Lymphopenia, defined as an absolute lymphocyte count (ALC) below 1,000 cells/µL, is a frequent and serious side effect of chemotherapy, radiotherapy, and immunotherapy. It has long been linked with reduced survival across tumor types, but no approved therapies specifically address this condition. ANKTIVA is the first therapy under investigation that directly targets lymphopenia, aiming to restore immune cell populations critical for fighting cancer.

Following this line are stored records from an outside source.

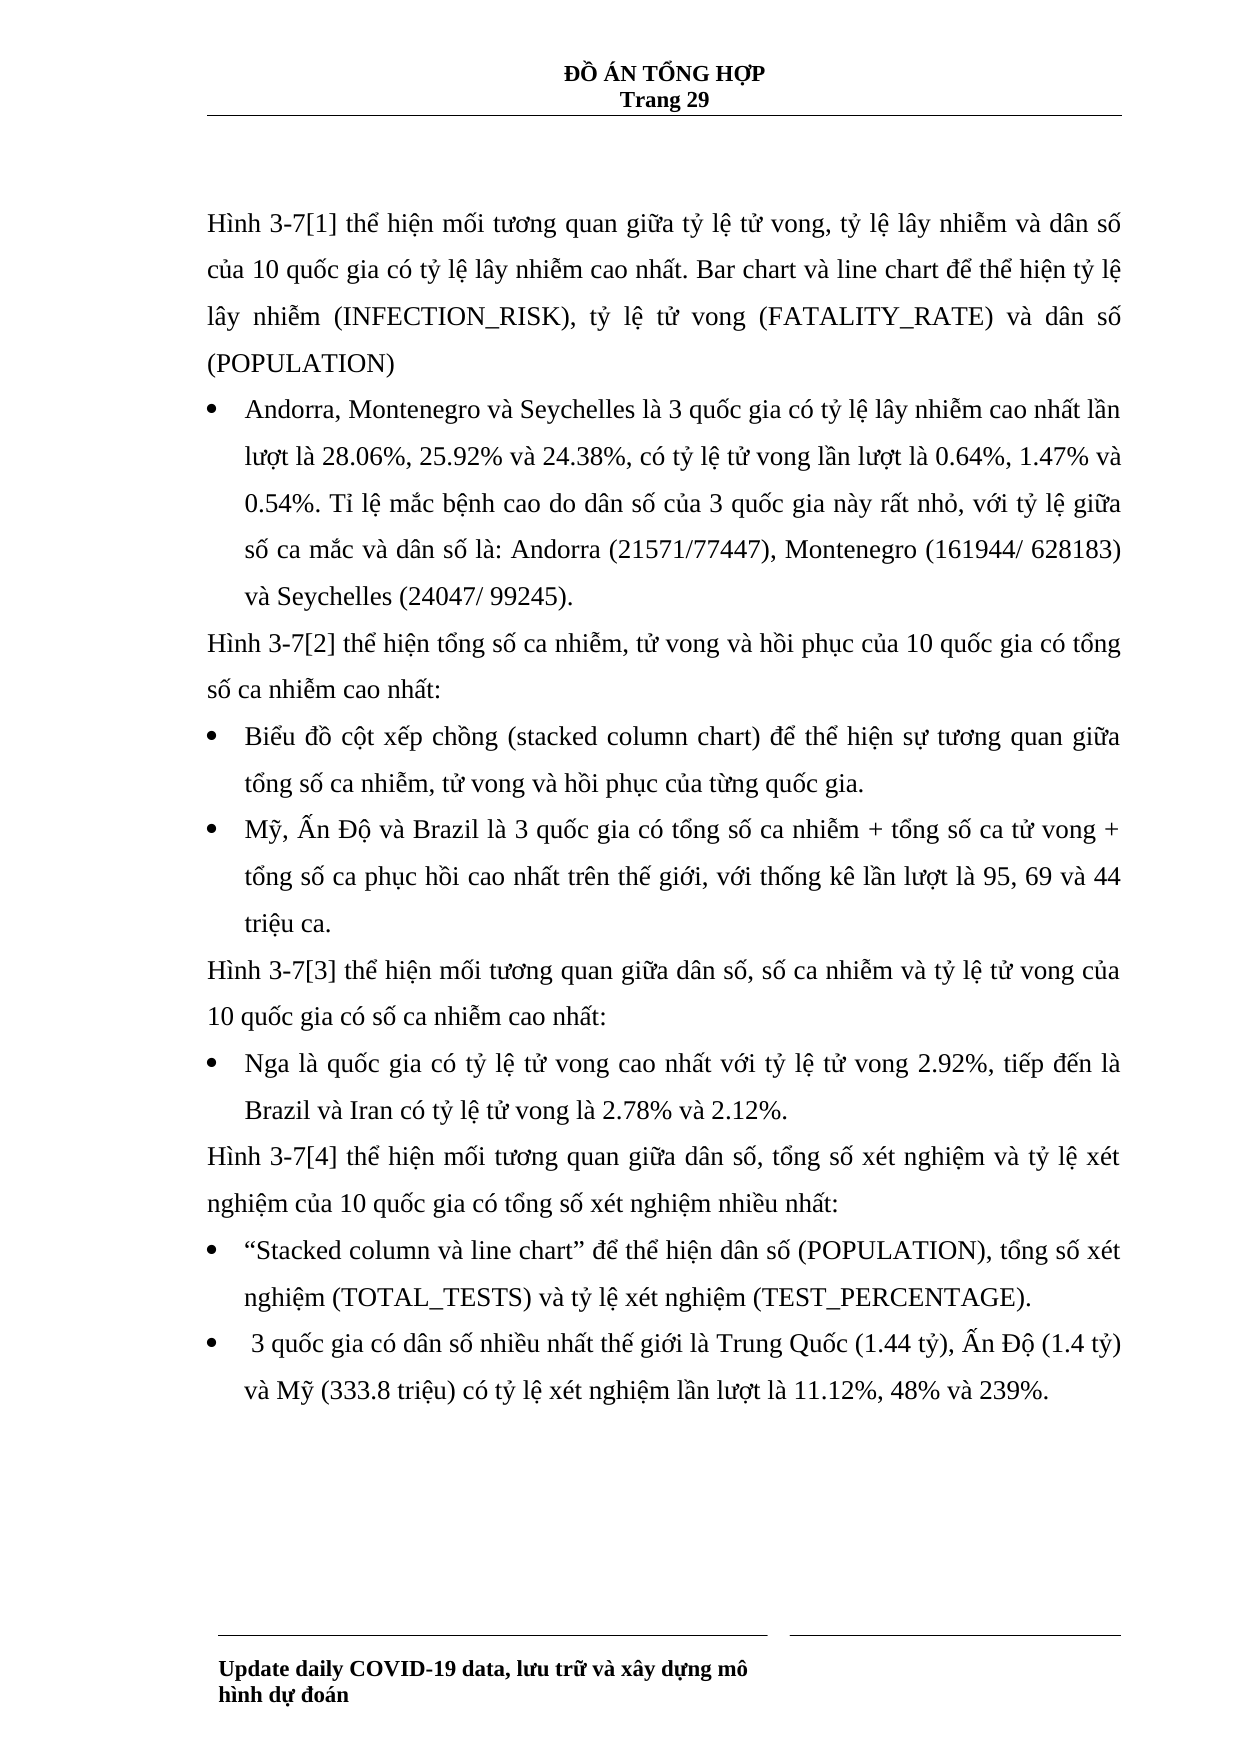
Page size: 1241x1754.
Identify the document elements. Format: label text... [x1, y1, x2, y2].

text Hình 3-7[2] thể hiện tổng số ca nhiễm, tử vong và hồi phục của 10 quốc gia có tổng số ca nhiễm cao nhất: [207, 627, 1122, 705]
text Hình 3-7[4] thể hiện mối tương quan giữa dân số, tổng số xét nghiệm và tỷ lệ xét nghiệm của 10 quốc gia có tổng số xét nghiệm nhiều nhất: [207, 1141, 1122, 1218]
list Biểu đồ cột xếp chồng (stacked column chart) để thể hiện sự tương quan giữa tổng số ca nhiễm, tử vong và hồi phục của từng quốc gia. [207, 720, 1122, 798]
list Nga là quốc gia có tỷ lệ tử vong cao nhất với tỷ lệ tử vong 2.92%, tiếp đến là Brazil và Iran có tỷ lệ tử vong là 2.78% và 2.12%. [207, 1047, 1122, 1125]
text Hình 3-7[1] thể hiện mối tương quan giữa tỷ lệ tử vong, tỷ lệ lây nhiễm và dân số của 10 quốc gia có tỷ lệ lây nhiễm cao nhất. Bar chart và line chart để thể hiện tỷ lệ lây nhiễm (INFECTION_RISK), tỷ lệ tử vong (FATALITY_RATE) và dân số (POPULATION) [207, 207, 1122, 378]
list “Stacked column và line chart” để thể hiện dân số (POPULATION), tổng số xét nghiệm (TOTAL_TESTS) và tỷ lệ xét nghiệm (TEST_PERCENTAGE). [207, 1234, 1122, 1312]
text Hình 3-7[3] thể hiện mối tương quan giữa dân số, số ca nhiễm và tỷ lệ tử vong của 10 quốc gia có số ca nhiễm cao nhất: [207, 954, 1122, 1032]
list Andorra, Montenegro và Seychelles là 3 quốc gia có tỷ lệ lây nhiễm cao nhất lần lượt là 28.06%, 25.92% và 24.38%, có tỷ lệ tử vong lần lượt là 0.64%, 1.47% và 0.54%. Tỉ lệ mắc bệnh cao do dân số của 3 quốc gia này rất nhỏ, với tỷ lệ giữa số ca mắc và dân số là: Andorra (21571/77447), Montenegro (161944/ 628183) và Seychelles (24047/ 99245). [207, 393, 1122, 611]
list Mỹ, Ấn Độ và Brazil là 3 quốc gia có tổng số ca nhiễm + tổng số ca tử vong + tổng số ca phục hồi cao nhất trên thế giới, với thống kê lần lượt là 95, 69 và 44 triệu ca. [207, 814, 1122, 938]
list 3 quốc gia có dân số nhiều nhất thế giới là Trung Quốc (1.44 tỷ), Ấn Độ (1.4 tỷ) và Mỹ (333.8 triệu) có tỷ lệ xét nghiệm lần lượt là 11.12%, 48% và 239%. [207, 1327, 1122, 1405]
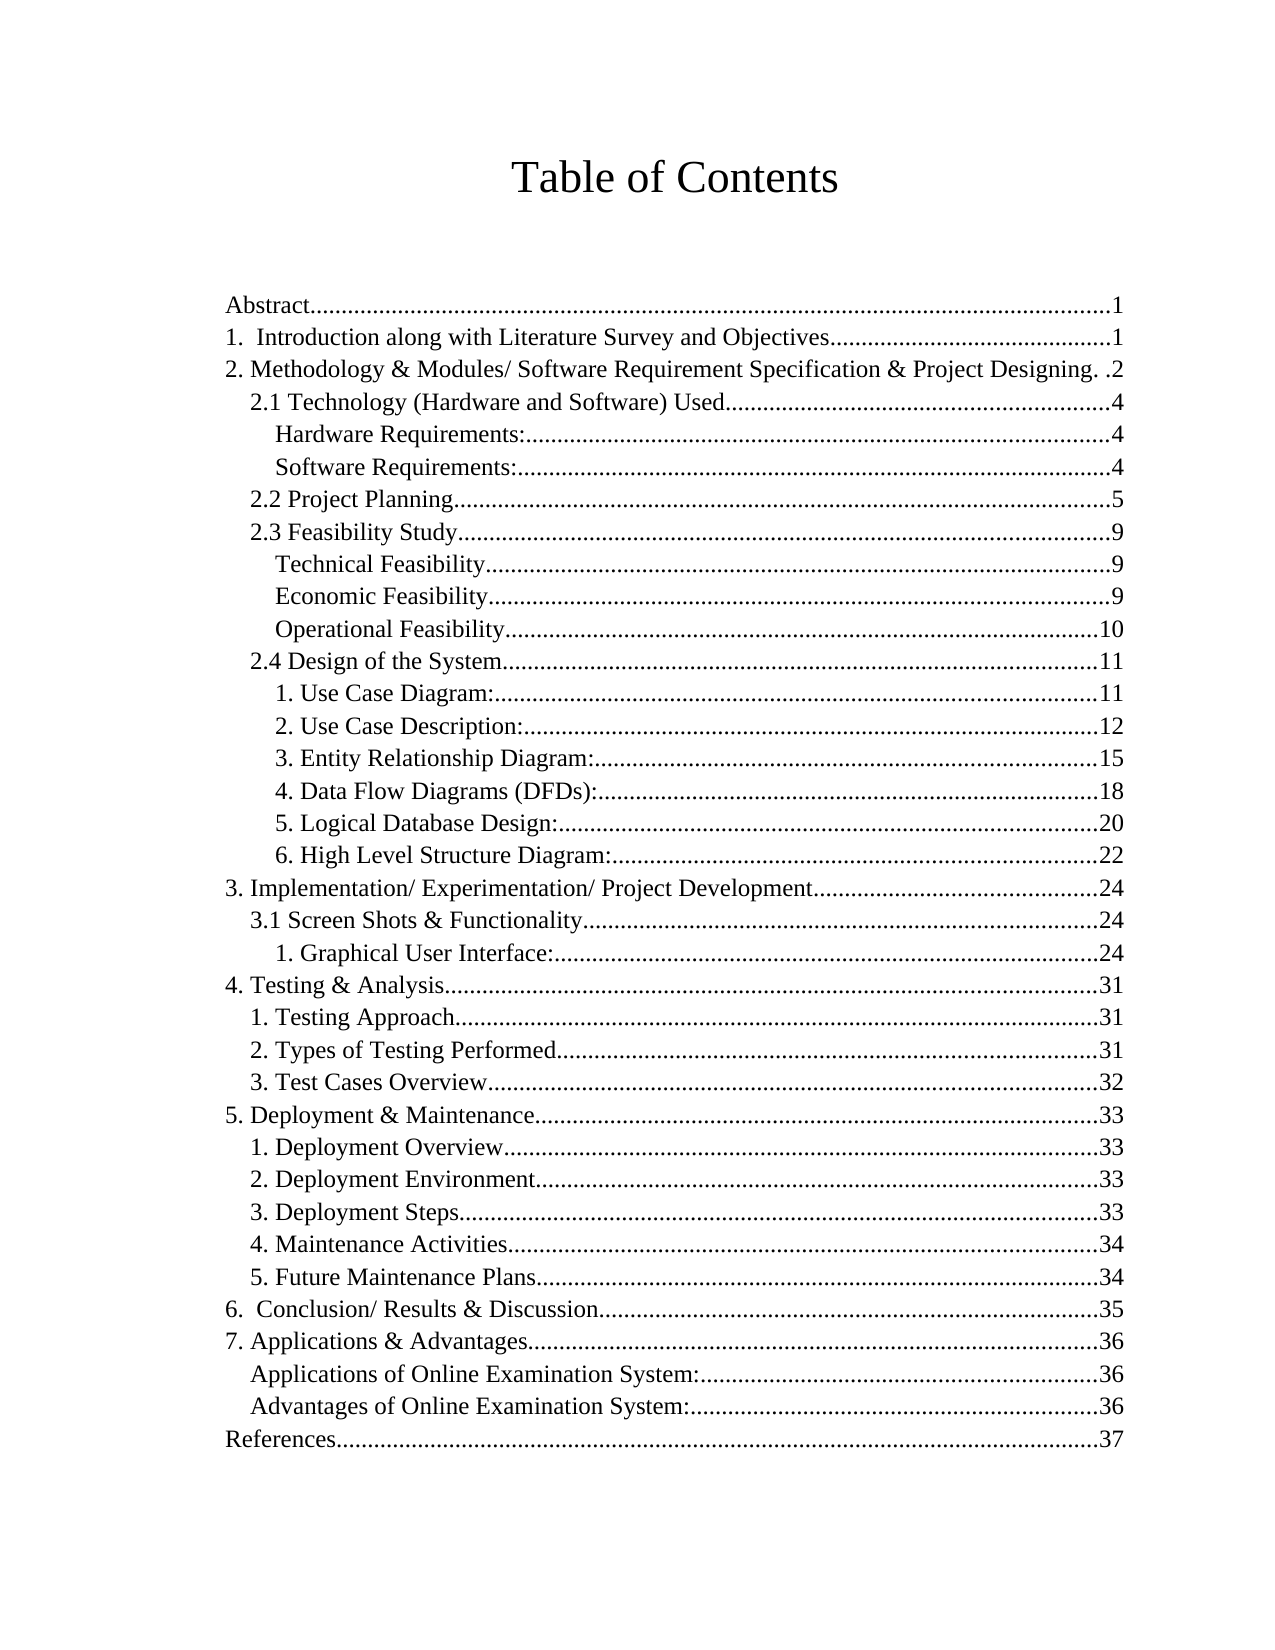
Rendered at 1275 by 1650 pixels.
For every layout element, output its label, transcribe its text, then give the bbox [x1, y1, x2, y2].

subtitle Table of Contents [225, 150, 1125, 203]
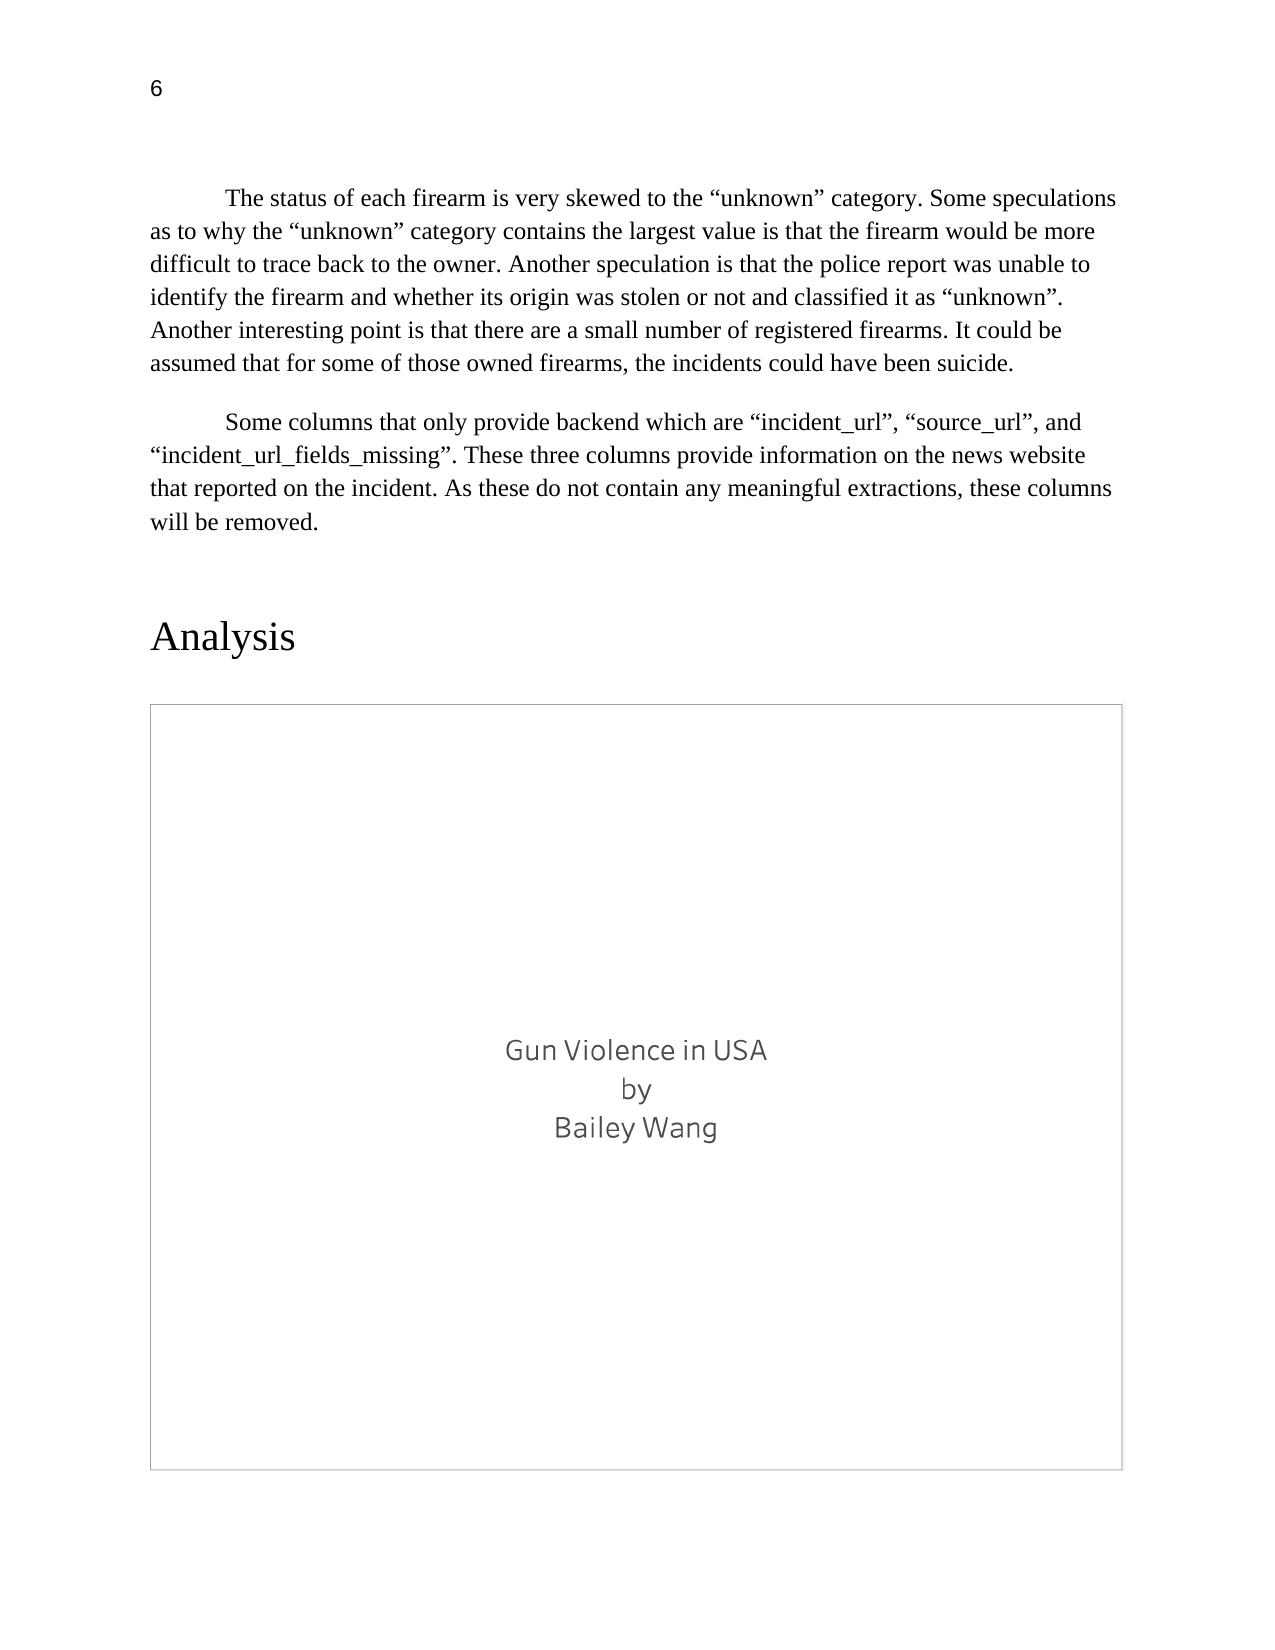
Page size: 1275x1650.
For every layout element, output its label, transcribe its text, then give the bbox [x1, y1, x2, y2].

text The status of each firearm is very skewed to the “unknown” category. Some speculations as to why the “unknown” category contains the largest value is that the firearm would be more difficult to trace back to the owner. Another speculation is that the police report was unable to identify the firearm and whether its origin was stolen or not and classified it as “unknown”. Another interesting point is that there are a small number of registered firearms. It could be assumed that for some of those owned firearms, the incidents could have been suicide. [150, 183, 1125, 377]
subtitle Analysis [150, 611, 1125, 659]
text Some columns that only provide backend which are “incident_url”, “source_url”, and “incident_url_fields_missing”. These three columns provide information on the news website that reported on the incident. As these do not contain any meaningful extractions, these columns will be removed. [150, 407, 1125, 535]
picture [150, 702, 1125, 1471]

“These results present the clinical evidence that a low lymphocyte count, as measured by ALC levels, is an actionable, accessible biomarker to identify and treat therapy-induced lymphopenia in cancer patients with ANKTIVA and prolong overall survival. ANKTIVA is the first FDA-approved immunotherapy to stimulate natural killer cells, CD4+ CD8+ T cells and memory T cells, the very cells that are depleted resulting in lymphopenia, and that play a key role in the immune system’s fight against cancer. It is my belief that treating lymphopenia in patients with low NK and T cell count, is as essential as the well-established treatment of anemia (low red blood cells count) or of neutropenia (low neutrophil count), which occur as a consequence of chemotherapy, independent of tumor types. By taking this approach, we hope to herald in the paradigm change of treating the immune system itself and thereby allow the immune system to cure the cancer, regardless of its anatomical location. The long-term survival demonstrated in patients with bladder cancer and now in lung cancer provide evidence of the potential validity of this hypothesis, with ANKTVIA as the foundation of the BioShield™ platform,” said Dr. Patrick Soon-Shiong, Founder, Executive Chairman and Global Chief Scientific and Medical Officer of ImmunityBio. 

Key data from the study showed that 80% of patients treated with ANKTIVA achieved an ALC above 1,200 cells/µL, with these patients experiencing a median overall survival of 15.8 months compared to 11.5 months for those who did not reach this threshold. Among all NSCLC patients, median OS was 14.3 months, including both second-line and third-line-plus patients. Additionally, 60% of patients with baseline lymphopenia experienced reversal during treatment. These findings support further investigation, with a Phase 3 trial (ResQ201A, NCT06745908) now underway evaluating ANKTIVA plus tislelizumab versus docetaxel in second-line NSCLC.